I could feel it increasing in my heart. My fingers tapped on the shopping cart as the impatience within escalated.
Standing in the speedy checkout line at Wal-Mart, I was feeling pressed for time. I hadn’t wanted to stop at Wal-Mart, but I needed glitter. Never in my life have I purchased glitter, so it took a bit of meandering before I found what I needed. A few other items found their way into my hands and then I was at the checkout. Waiting.
The sense of urgency was palpable in Wal-Mart. I could feel it because I had places to be, things to do, and the rush of shoppers waiting at the checkout lines declared that they had similar situations. The clerk tending the cash register was taking care of one customer and it seemed to take a while. His credit card wasn’t accepted and he was on the phone.
Minutes passed. I kept eyeing other lines, watching them line up and pass through while I waited. Finally, the woman ahead of me moved forward in line. Change needed to be dispensed into the tray and we watched her unroll two packs of quarters. Then the cashier counted the gifts bags.
10 gifts bags. Then she swiped one. And repeated the act seven more times. She stopped and began to count the number of bags on the screen. But she must have lost track of which line she was on so she took a piece of paper, holding it up to guide herself line by line. The customer told her that she had only scanned eight but there were ten. The cashier finished counting, swiped another, and then keyed in another.
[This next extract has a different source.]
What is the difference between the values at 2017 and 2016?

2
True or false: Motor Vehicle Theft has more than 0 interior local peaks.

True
I’m feeling impatient, inwardly reminding myself that it is Advent, the season of waiting. But for some reason, my time feels more important. Perhaps it is part of the human condition. We are quick to hurry others, almost insulted that they should waste our precious time.
I will my heart to stop pounding with impatience. Almost like hushing a baby, I remind my heart that there is enough time for what is necessary. Slow down, slow down. Do what you tell your students to do: practice patience, seek holiness in the simple, ordinary things in life. Be faithful in small matters.
And my heart slows. When I approach the cashier, I am greeting her as though I never waited. I am striving to not make myself the most important person in the situation. The anxious tapping of impatience is brushed away for a moment, and I try to hang onto this as I navigate the parking lot and the line of cars waiting to exit.
Later, I will lose this patience and peace. I will rush about, attempting to do in a couple hours what should have been done in days. And I will miss the joy of the present moment and seek to tend to things rather than to people. But for all the missteps that will later follow, I am reminded of that moment in the checkout line. That moment when my agitated heart encountered the peace that it was always meant to have.
Say to the fainthearted, “Take courage and fear not. Behold, our God will come and will save us.” -Isaiah 35:4
There He is: saving me from myself in the Wal-Mart checkout line.